5.2. Internal Factors
A number of internal factors contributed to achieving relative stability in Jordan, notably (Bani Salameh & Mashgbeh, 2018) :
1) Religious and historical legitimacy of the Hashemite leadership.
2) The existence of constitutional and legal structures and institutions.
3) The high degree of political adaptation of the regime and the implementation of gradual political reforms since the emergence of the state.
4) The cohesion of the military and security establishment, and the centrality of the political system during crises.
5) The state of social harmony.
6) Increasing degree of political awareness among citizens (Bani Salameh & El-Edwan, 2016) .
5.3. External Factors
The external factors have played a major role in achieving internal stability in Jordan. Since the establishment of the emirate, Jordan has enjoyed British political, military, and economic support. The United States then assumed this role. The Jordanian leadership succeeded in persuading many external parties that Jordan’s survival and stability is a necessity for regional security. Jordan also received financial and economic support from the Arab countries, especially the Gulf, all of which contributed to the relative stability in Jordan (Muasher & Ottaway, 2011) .
5.4. Factors of Instability in Jordan
There are factors contributing to the relative instability in Jordan, notably (Bani Hamad, 2013) :
1) Jordan’s geographic location in area full of conflicts and crises.
2) Jordan’s organic association with the Palestinian cause, and Jordan’s fear of Israeli and American projects to solve the Palestinian issue at the expense of Jordan; the latest of which is called the deal of the century (Bani Salameh & El-Edwan, 2016) .
3) The instability in the neighboring countries, especially Iraq and Syria and foreign interference.
4) The refugee crisis in Jordan as a result of the crises in the region: Palestinian, Iraqi, and Syrian asylum, which constitutes security, economic and social burdens.
5) The threat of terrorism and radicalism coming from neighboring countries (Syria and Iraq) (Khataybeh & Bani Salameh, 2014) .
6) The crippling economic crisis in Jordan: the budget deficit, the rise in internal and external public debt, the rise in the unemployment rate especially among university graduates, the increase in poverty rates and the decline in the standard of living of citizens, the spread of financial and administrative corruption.
7) The preoccupation of Arab states with their internal problems and the decline of Arab solidarity (Bani Salameh & Al-Sharah, 2011) .
::::::::::
**REQUIRED ACTION 1:** According to the text on Jordan's stability, which country took over Britain's role of supporting Jordan?
**REQUIRED ACTION 2:** In the text on Jordan's stability, condense the paragraph beginning "The external factors have played a major role" into a short bulleted list of its main points.

**RECORDS PROVIDED:**
::::::::::
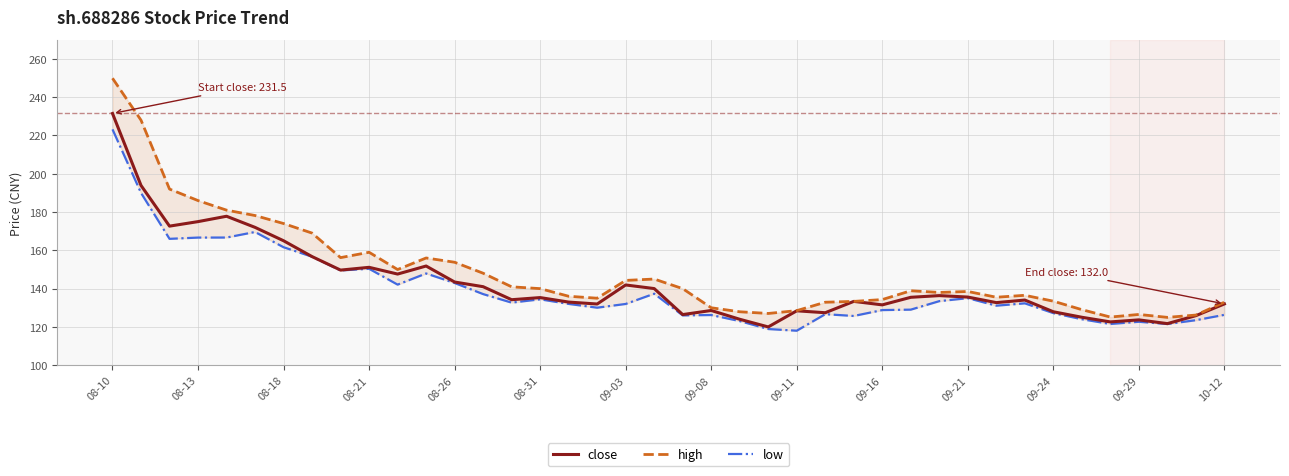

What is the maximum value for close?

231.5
::::::::::
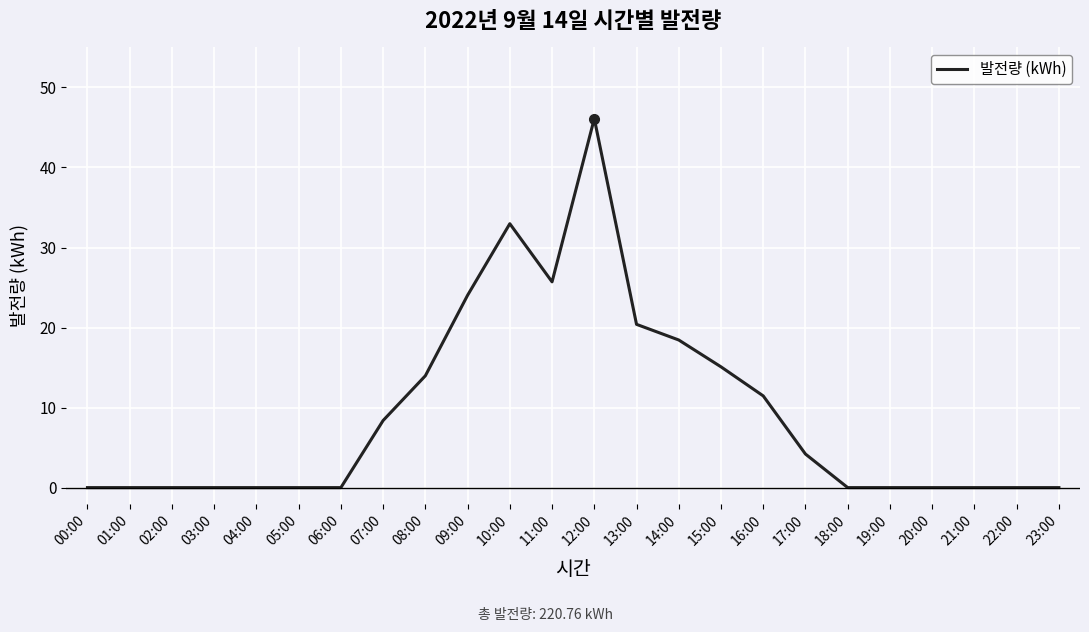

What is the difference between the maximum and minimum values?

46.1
::::::::::
**TASK OUTPUT 1:** The United States.

**TASK OUTPUT 2:**
- External factors played a major role in Jordan's internal stability.
- Since the emirate's establishment, Britain gave Jordan political, military, and economic support, and the United States later took over this role.
- Jordan's leadership persuaded many external parties that Jordan's survival and stability are necessary for regional security.
- Arab countries, especially the Gulf states, gave Jordan financial and economic support.